I'm sorry to throw up another 'maybe' but I just thought of something. Maybe you are thinking of the Harem conspiracy during the reign of Ramses III? It involves his wife Tiy, and her possible attempts to kill him (or was she framed?!) along with the rest of the Royal Harem:
In the Harem Conspiracy Papyrus, we learn of an assassination attempt upon the king in which Tiy was at least a part of the plot. Her name is provided in the text, but the other conspirators are called by names that indicate the great evil of their crime, such as Mesedsure, meaning "Re hates him". Tiy apparently wished for her son, called in this papyrus, Pentewere, to ascend to the throne of Egypt.
At some point during the latter part of Ramesses III's reign, there were economic problems that became most visible when the Deir el-Medina workmen failed to be paid, leading to a general strike, the first in recorded history, in the 29th year of the king's reign. Against this background was hatched a plot against the king's life.
This was no simple conspiracy, considering that at least 40 people were implicated and tried as a group. Amongst their numbers were harem officials many of whom were close to the king. Not only had they intended to kill the king, but also to incite a revolt outside of the palace in order to facilitate their coup.
The plot was seemingly hatched in Piramesses where one of the conspirators had a house. The plan called for the murder of the king during the annual Opet Festival at Thebes. Preparations for this included magical spells and wax figurines which were smuggled into the harem.
This conspiracy is thought to have failed, and the guilty were charged and brought before a court consisting of a panel of fourteen officials including seven royal butlers (a respectably high office), two treasury overseers, two army standard bearers, two scribes and a herald. Ramesses III himself most likely commissioned the prosecution, but according to the language of the papyrus, probably died during the trial, though not necessarily from the effects of the plot. Curiously, this court was given authority to deliver and carry out whatever penalty they deemed fair, including the death penalty, which normally only the king could inflict. It should be noted, however, that scholars are in disagreement over the events of this conspiracy. Some maintain that Ramesses III was in fact killed by the conspirators, and that his son, Ramesses IV, set up the tribunal, but others maintain that the mummy of the king shows no acts of violence.
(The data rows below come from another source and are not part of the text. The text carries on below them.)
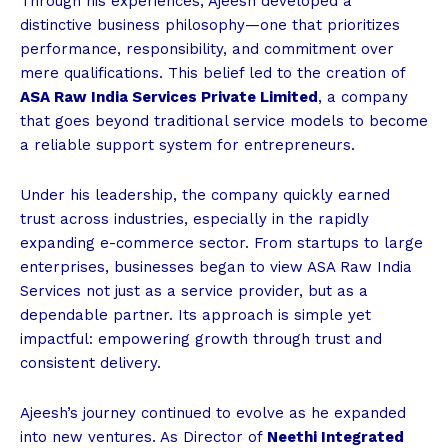
Through his experiences, Ajeesh developed a
distinctive business philosophy—one that prioritizes
performance, responsibility, and commitment over
mere qualifications. This belief led to the creation of
ASA Raw India Services Private Limited
, a company
that goes beyond traditional service models to become
a reliable support system for entrepreneurs.
Under his leadership, the company quickly earned
trust across industries, especially in the rapidly
expanding e-commerce sector. From startups to large
enterprises, businesses began to view ASA Raw India
Services not just as a service provider, but as a
dependable partner. Its approach is simple yet
impactful: empowering growth through trust and
consistent delivery.
Ajeesh’s journey continued to evolve as he expanded
into new ventures. As Director of
Neethi Integrated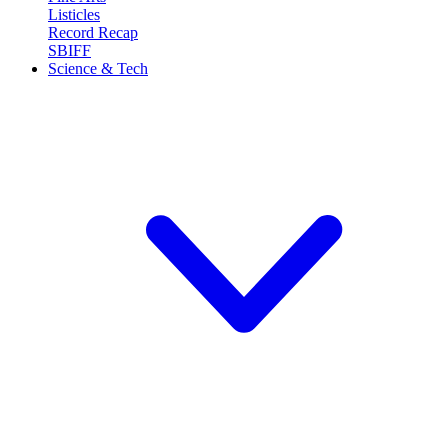
Listicles
Record Recap
SBIFF
Science & Tech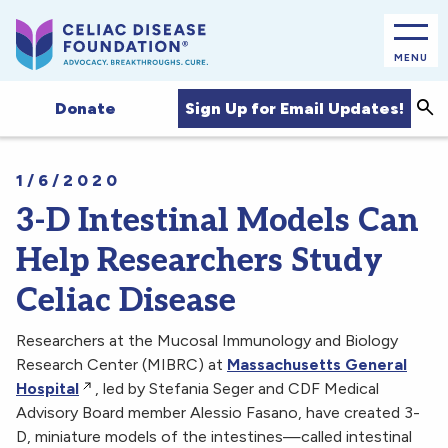
MENU
Sea
Sign Up for Email Updates!
Donate
1/6/2020
3-D Intestinal Models Can
Help Researchers Study
Celiac Disease
Researchers at the Mucosal Immunology and Biology
Research Center (MIBRC) at
Massachusetts General
Hospital
, led by Stefania Seger and CDF Medical
Advisory Board member Alessio Fasano, have created 3-
D, miniature models of the intestines—called intestinal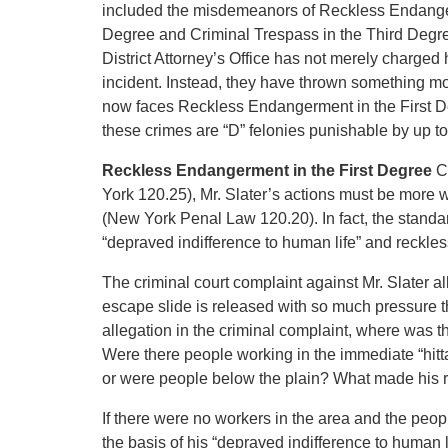
included the misdemeanors of Reckless Endanger
Degree and Criminal Trespass in the Third Degree.
District Attorney’s Office has not merely charge
incident. Instead, they have thrown something more
now faces Reckless Endangerment in the First D
these crimes are “D” felonies punishable by up to
Reckless Endangerment in the First Degree
C
York 120.25), Mr. Slater’s actions must be mor
(New York Penal Law 120.20). In fact, the standard
“depraved indifference to human life” and reckless
The criminal court complaint against Mr. Slater al
escape slide is released with so much pressure th
allegation in the criminal complaint, where was 
Were there people working in the immediate “hitt
or were people below the plain? What made his re
If there were no workers in the area and the peopl
the basis of his “depraved indifference to human li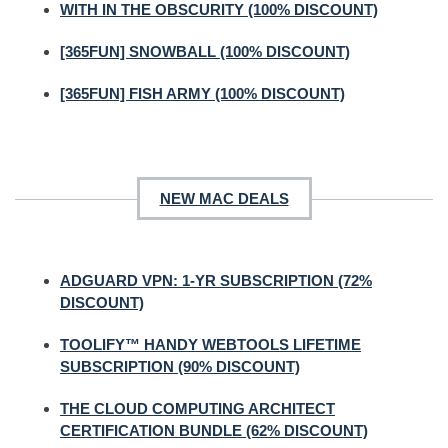
WITH IN THE OBSCURITY (100% DISCOUNT)
[365FUN] SNOWBALL (100% DISCOUNT)
[365FUN] FISH ARMY (100% DISCOUNT)
NEW MAC DEALS
ADGUARD VPN: 1-YR SUBSCRIPTION (72%
DISCOUNT)
TOOLIFY™ HANDY WEBTOOLS LIFETIME
SUBSCRIPTION (90% DISCOUNT)
THE CLOUD COMPUTING ARCHITECT
CERTIFICATION BUNDLE (62% DISCOUNT)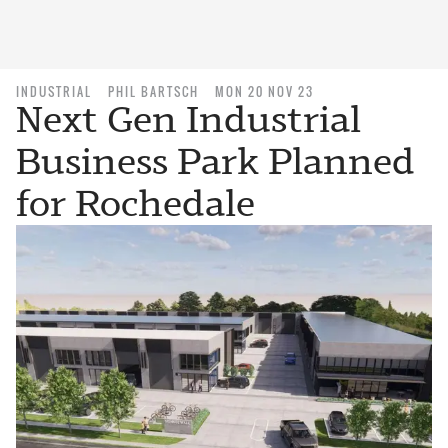
INDUSTRIAL
PHIL BARTSCH
MON 20 NOV 23
Next Gen Industrial
Business Park Planned
for Rochedale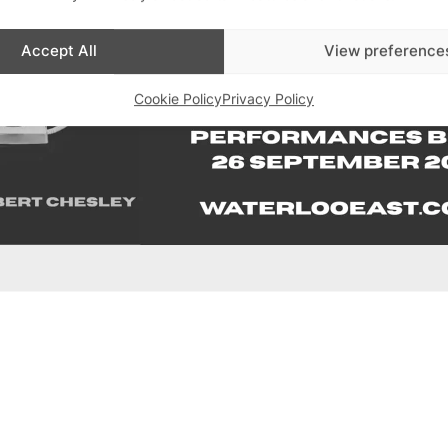
Accept All
View preference
Cookie Policy
Privacy Policy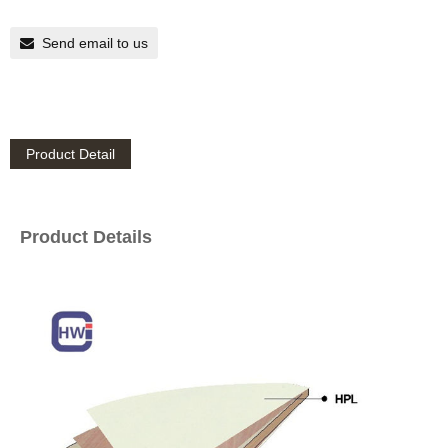
Send email to us
Product Detail
Product Details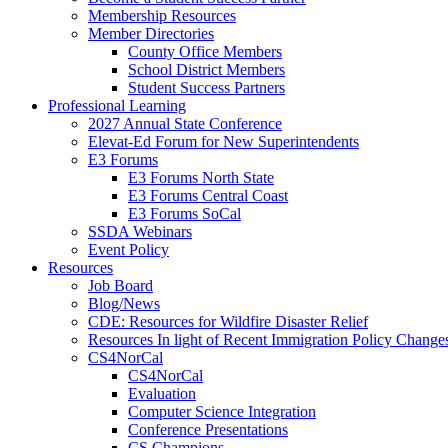
Membership Resources
Member Directories
County Office Members
School District Members
Student Success Partners
Professional Learning
2027 Annual State Conference
Elevat-Ed Forum for New Superintendents
E3 Forums
E3 Forums North State
E3 Forums Central Coast
E3 Forums SoCal
SSDA Webinars
Event Policy
Resources
Job Board
Blog/News
CDE: Resources for Wildfire Disaster Relief
Resources In light of Recent Immigration Policy Change
CS4NorCal
CS4NorCal
Evaluation
Computer Science Integration
Conference Presentations
CS Champions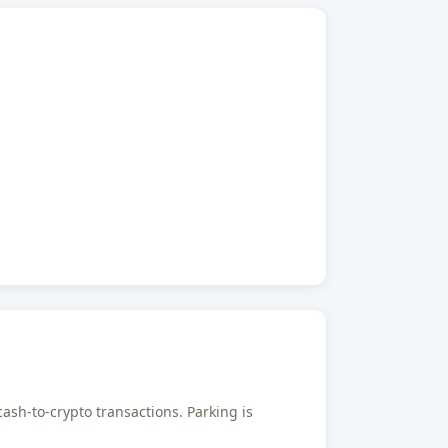
cash-to-crypto transactions. Parking is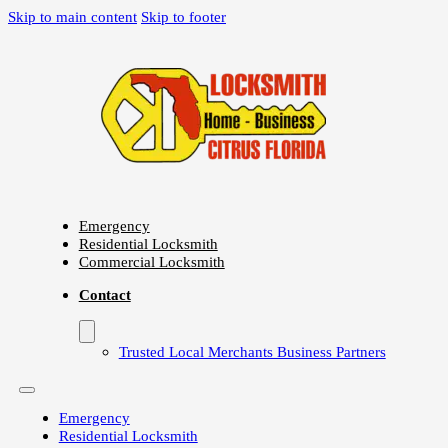
Skip to main content
Skip to footer
Emergency
Residential Locksmith
Commercial Locksmith
Contact
Trusted Local Merchants Business Partners
Emergency
Residential Locksmith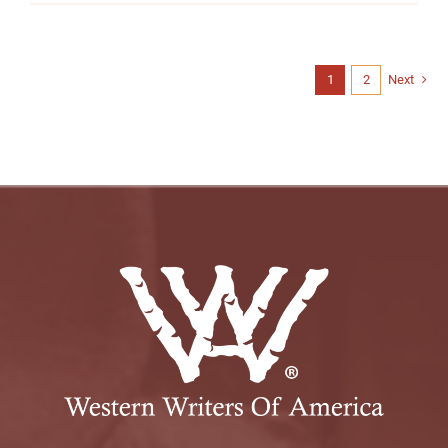
1
2
Next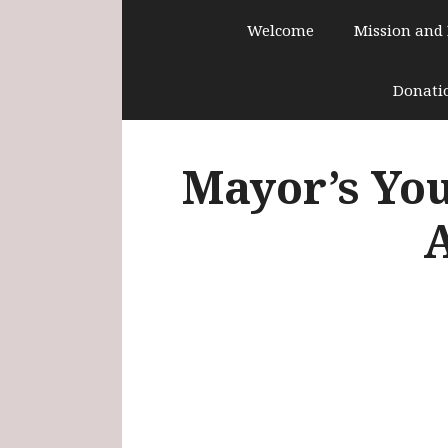
Skip
Welcome
Mission and
to
content
Donati
Mayor’s You
A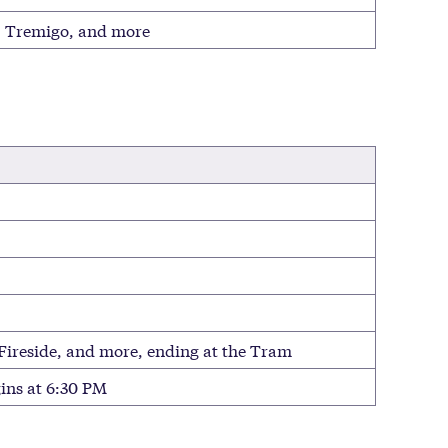
r, Tremigo, and more
 Fireside, and more, ending at the Tram
ins at 6:30 PM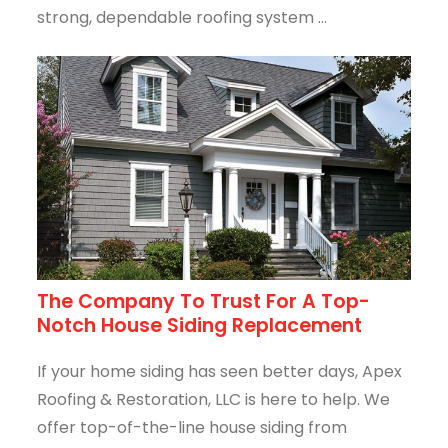
strong, dependable roofing system ...
The Company To Trust For A Top-
Notch House Siding Replacement
If your home siding has seen better days, Apex
Roofing & Restoration, LLC is here to help. We
offer top-of-the-line house siding from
All of those involved in the plot were apparently condemned to death, as was certainly the fate of Queen Tiy herself. Though the record of the actual trial is lost, there were apparently three different prosecutions. The first consisted of twenty eight people, who included the major ringleaders, who were found guilty and (almost certainly) put to death. In the next prosecution six people were condemned and forced to commit suicide within the court itself. In the final trial, four additional individuals, including the son of Queen Tiy, were likewise condemned to suicide, though they were presumably allowed to carry out the act in their prison.
Interestingly, there was also a fourth trial, but this one did not involve the actual conspirators, but instead three of the judges and two officers. It would seem that the curious affair resulted from accusations that, after their appointment to the conspiracy commission, they knowingly entertained several of the women involved in the plot, as well as consorted with a general referred to as Peyes. Though one of the judges was found innocent, the remainder of the group was condemned to have their ears and noses amputated. One of the judges called Pebes committed suicide before the sentence could be carried out.
Whether this is relevant I do not know, but I saw simmilarituies in my mind between the two and copied this article out for you. Essentially, Ramses III was killed, and Tiy, one of the king's most trusted wives was killed. This happened supposedly after his death, so it fits in with what you said. However, Tiy was significantly younger than Ramesses III, who was very old and presumably quite ugly by this stage in his life. Ramesses III is buried in KV11 in the valley of the kings, and it is unlikely that a potential assasin would have been allowed anywhere near the body, let alone to keep it!
I did start typing one out for you, but I hit the back key by mistake and I lost it all! Grr!